Les personnes qui sont en couple, avec ou sans enfant, constituent un groupe. Le changement de lieu de vie, d’environnement relationnel, provoque l’intrusion d’un groupe familial dans un autre groupe. Un des risques encouru par les nouveaux arrivants est de se replier sur eux-mêmes, dès les premières difficultés rencontrées avec l’extérieur. Le danger est de voir se constituer un face à face entre ces deux groupes, leur opposition étant alimentée par la peur de la différence. L’analyse de ces derniers problèmes évoqués, est reprise et approfondie dans le sixième chapitre de cette étude.
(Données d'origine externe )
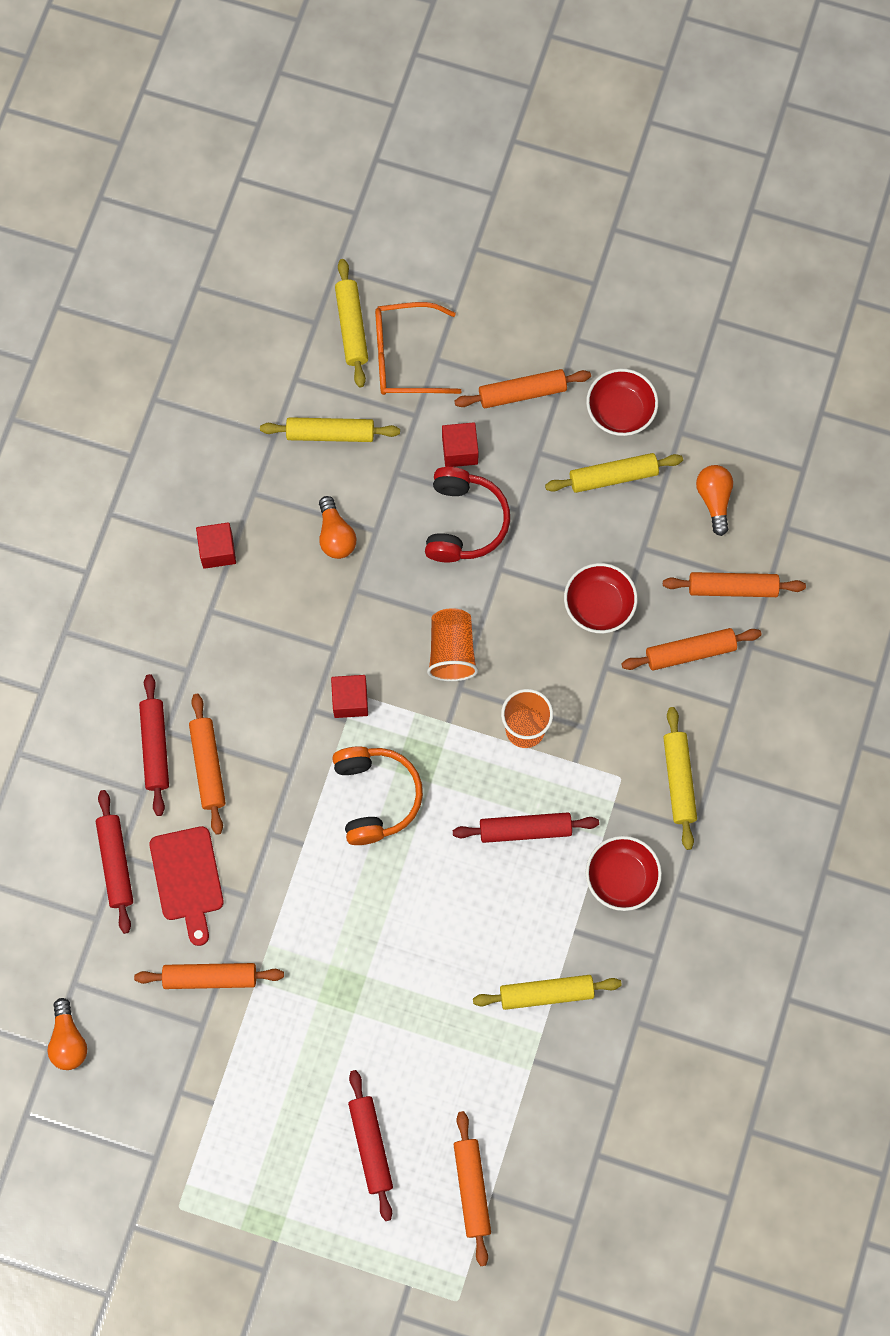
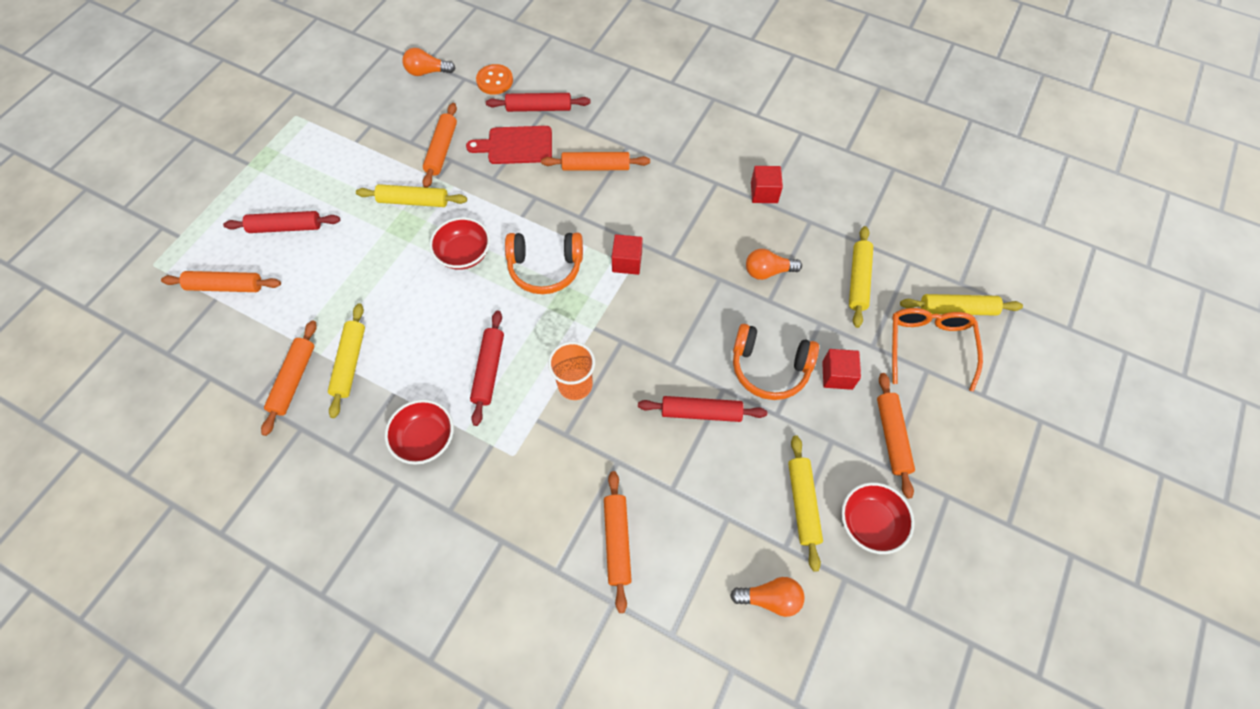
camera: 100 degrees right, 10 degrees down
red rolling pin [139,674,169,816] -> red rolling pin moved to [638,396,767,422]
red headphones [425,467,510,563] -> orange headphones [733,324,819,400]
orange cup [427,608,478,681] -> none
red bowl [564,563,638,633] -> red bowl moved to [429,217,490,270]
orange rolling pin [663,572,806,597] -> orange rolling pin moved to [261,320,317,436]
yellow rolling pin [663,707,697,850] -> yellow rolling pin moved to [356,184,467,207]
none -> orange button [476,64,513,95]

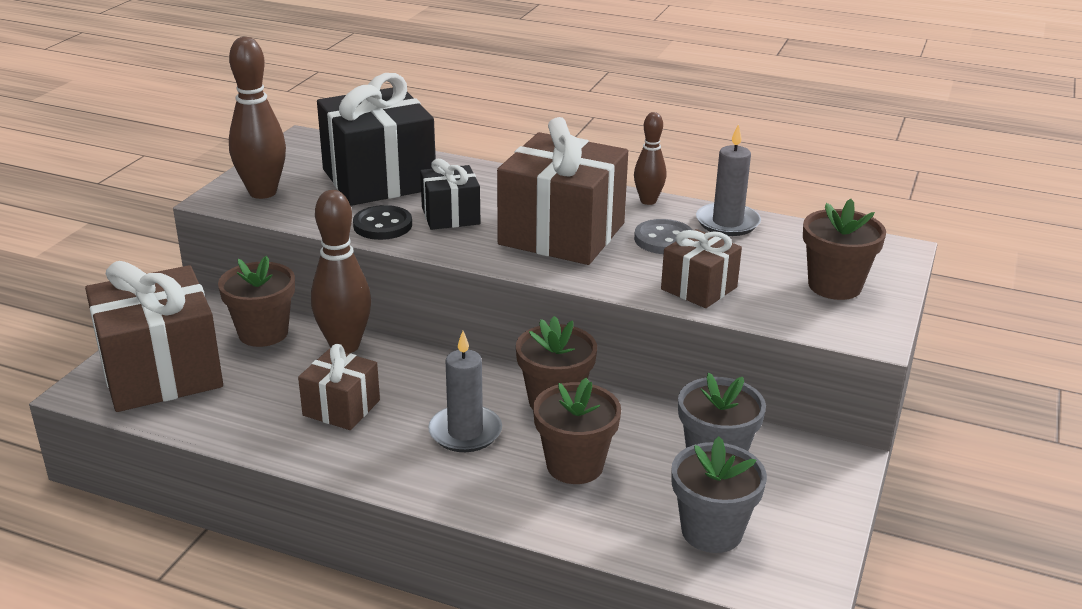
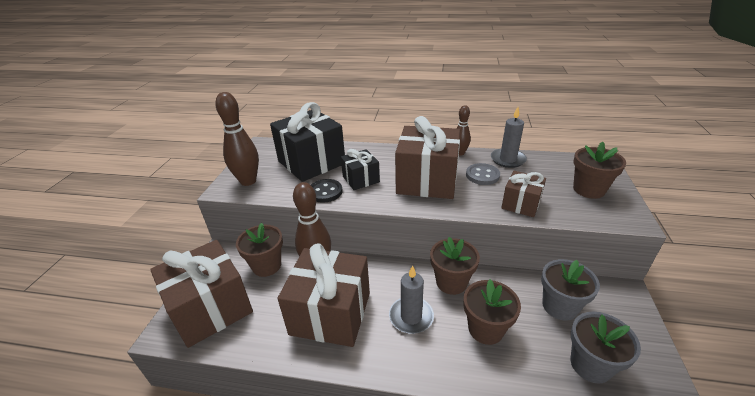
camera: 10 degrees left, 5 degrees up
brown gift [298,344,380,430] -> brown gift [278,243,370,347], size x1.90

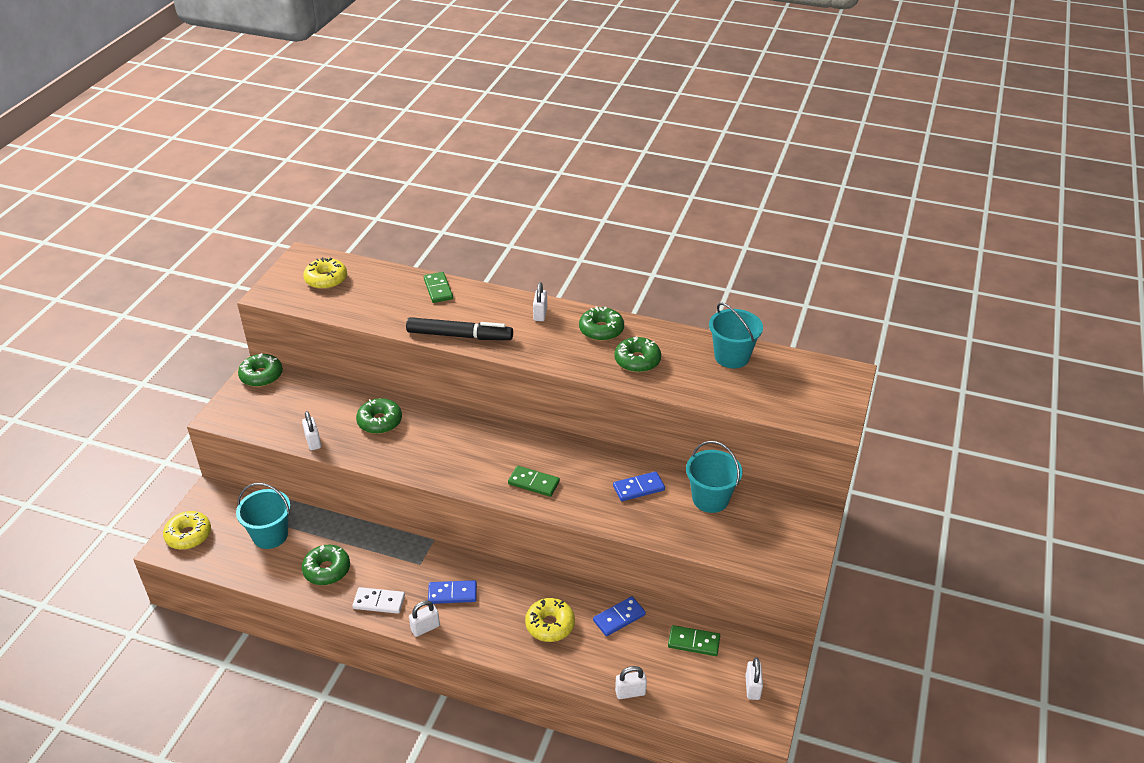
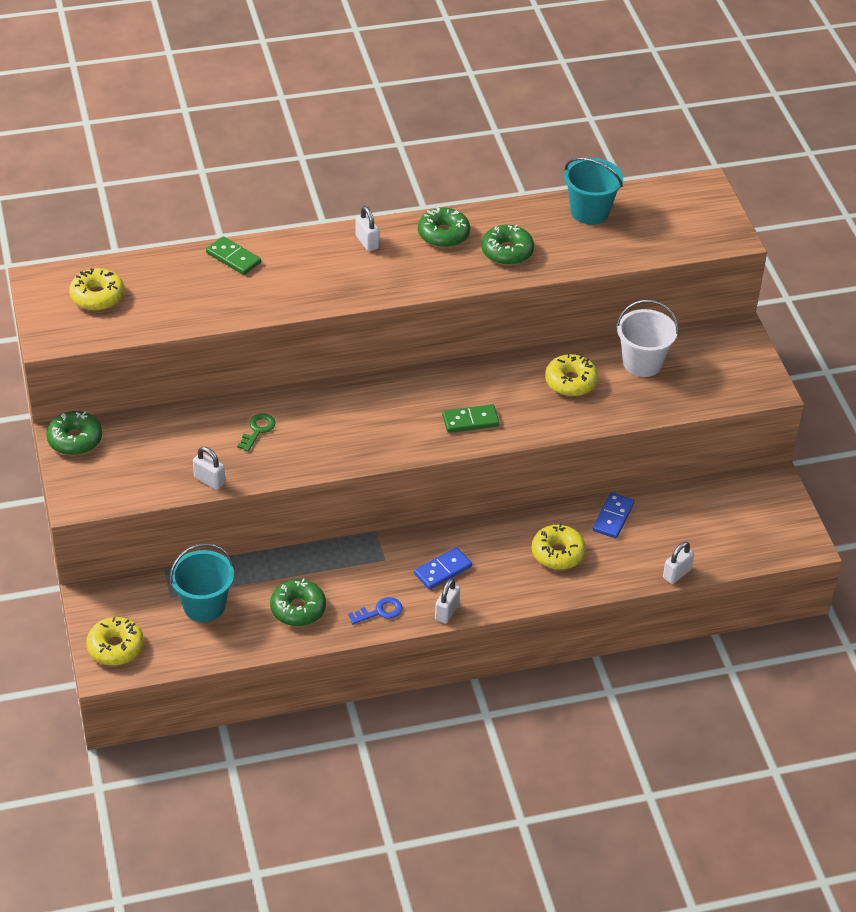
camera: 35 degrees left, 5 degrees up
white domino [352,587,405,614] -> blue key [348,597,402,624]
green donut [356,398,402,434] -> green key [237,413,275,452]
black marker [406,317,513,340] -> none
blue domino [613,471,665,501] -> yellow donut [545,354,598,396]
green domino [668,625,720,656] -> none
turquoise bucket [686,441,743,513] -> white bucket [616,300,679,377]
white padlock [745,657,763,700] -> none

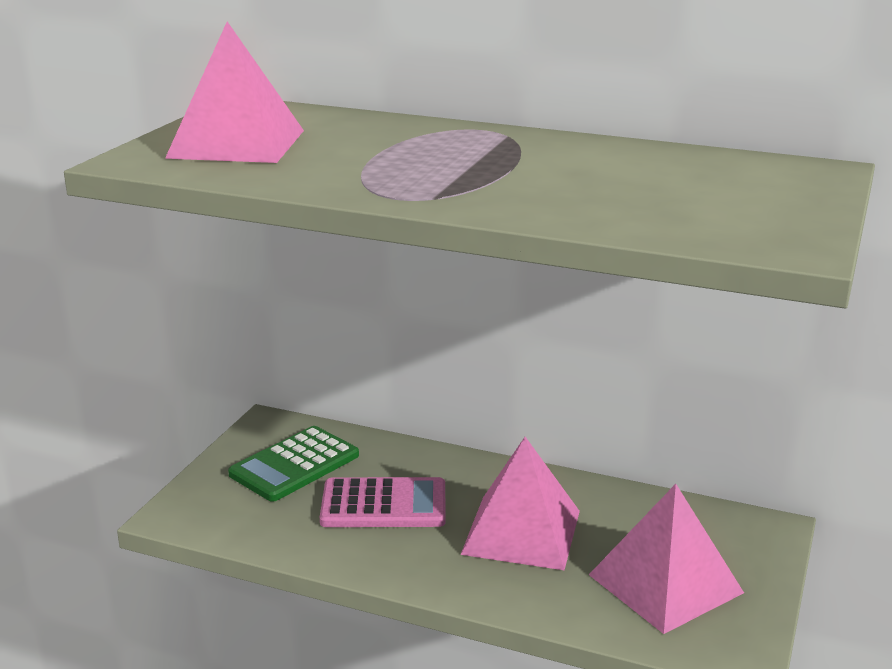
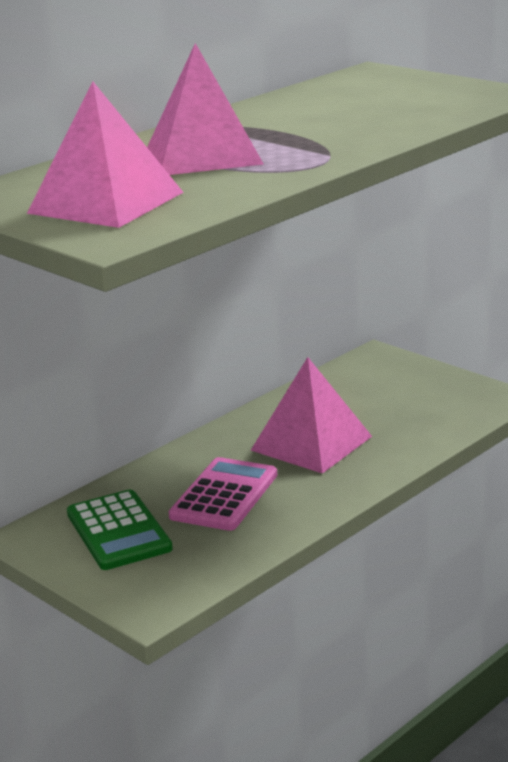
camera: 65 degrees left, 0 degrees up
pink pyramid [589,484,744,634] -> pink pyramid moved to [147,43,264,175]

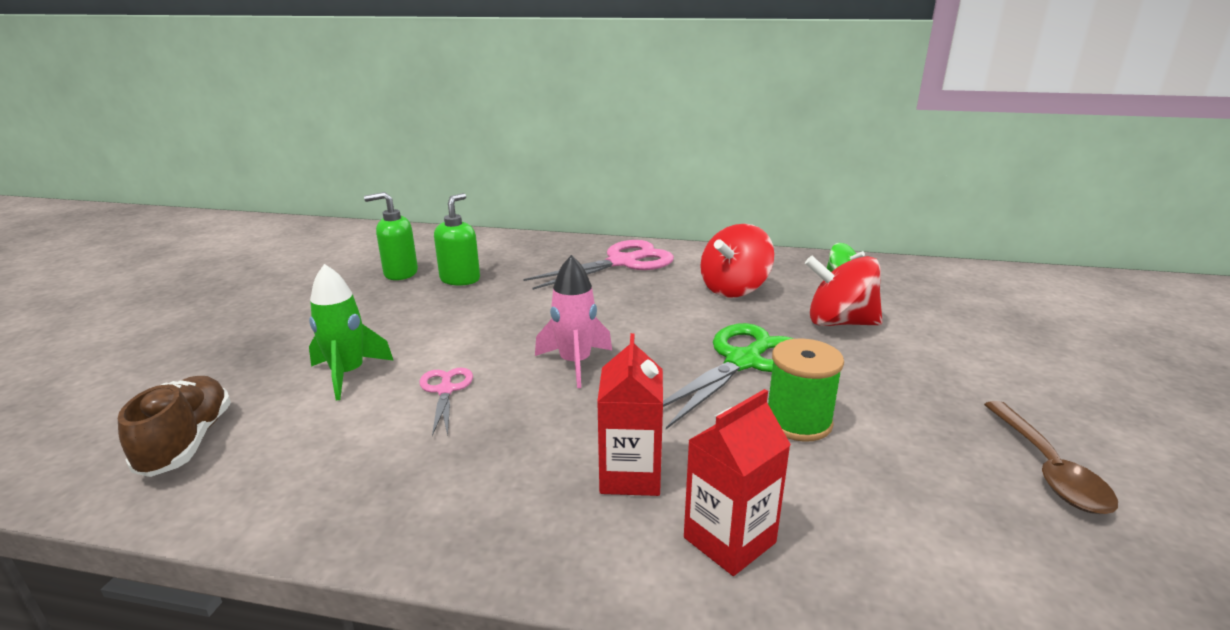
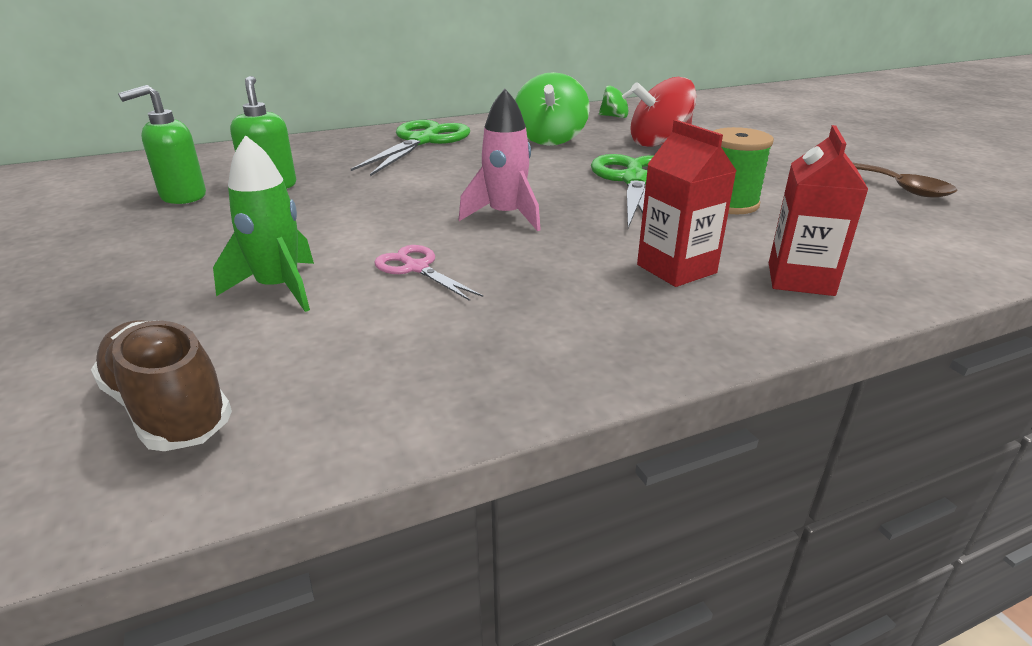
camera: 35 degrees left, 5 degrees up
pink scissors [523,240,674,290] -> green scissors [351,120,470,176]
red spinning top [700,224,774,298] -> green spinning top [515,72,590,146]

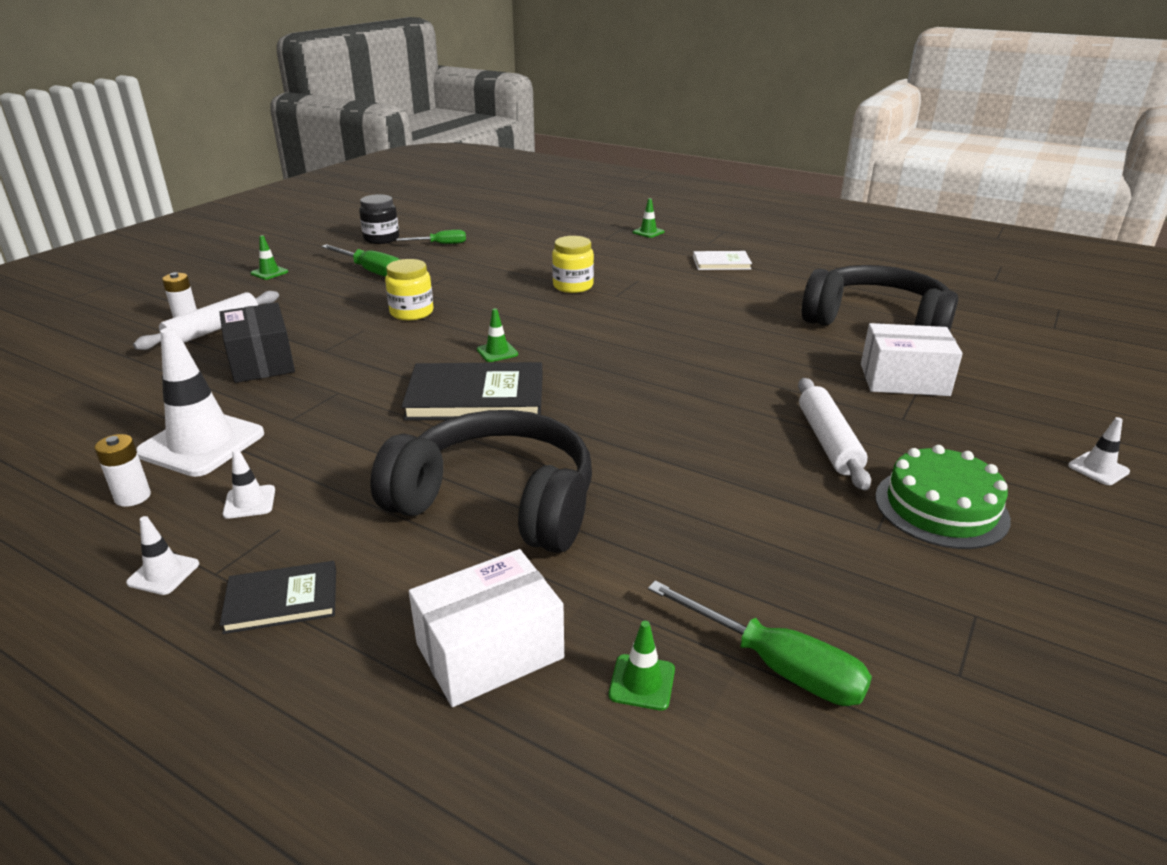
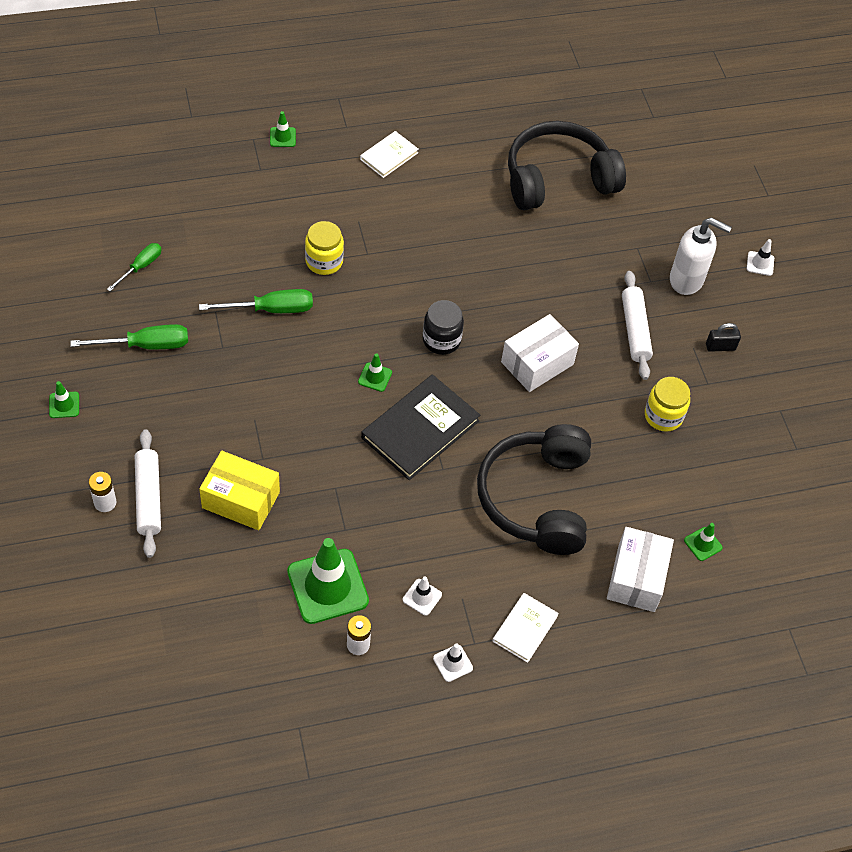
camera: 50 degrees left, 25 degrees up
white traffic cone [136,327,264,477] -> green traffic cone [287,538,369,624]
black box [219,303,295,383] -> yellow box [199,451,280,530]
black book [220,561,336,634] -> white book [493,593,559,663]
black jar [359,194,399,244] -> black jar moved to [423,300,464,355]
black headphones [370,410,592,553] -> black headphones turned 60 degrees counterclockwise [477,424,591,555]
yellow jar [385,259,433,320] -> yellow jar moved to [645,377,690,432]
green screwdriver [648,581,872,706] -> green screwdriver moved to [199,289,313,313]
white rolling pin [798,378,871,490] -> white rolling pin turned 45 degrees clockwise [622,271,653,380]
white box [861,323,963,396] -> white box moved to [501,314,579,392]
green cake [875,445,1011,549] -> black padlock [706,323,741,352]
none -> white soap dispenser [670,218,732,295]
Nous avons rencontré aussi, des métropolitains venus seuls. Pour ces derniers, leur arrivée dans l’île est un choix qui n’engage qu’eux. Ils représentent douze personnes sur les vingt six rencontrées. Parmi ces douze personnes, nous notons la présence de seulement quatre femmes, donc moitié moins que les hommes, âgées entre 30 et 35ans. L’hypothèse que nous pouvons avancer est que dans cette tranche d’âge, les femmes sont en couple. Nous savons aussi que dans l’inconscient collectif une femme seule est imaginée davantage en danger qu’un homme seul. Puisque c’est une personne qui est considérée plus fragile que l’homme est moins capable physiquement de se défendre par elle-même. Par conséquent ceci peut être un élément qui les dissuade à partir seule. Cet élément est en plus accentué par la réputation que les antillais ont d’être des « coureurs de jupons ». Les femmes non accompagnées sont alors amenées à se sentir plus en insécurité que celles qui sont en couple. D’où un nombre de candidates au départ moins accru que celui des hommes.

 

1.4. Le Temps

A ces trois premières variables, il parait opportun d’y rajouter une quatrième, moins sociologique, mais tout aussi pertinente, qui est celle du temps, soit le nombre d’années qu’envisagent de passer les métropolitains en Martinique. Les prévisions des métropolitains peuvent être classées en trois catégories.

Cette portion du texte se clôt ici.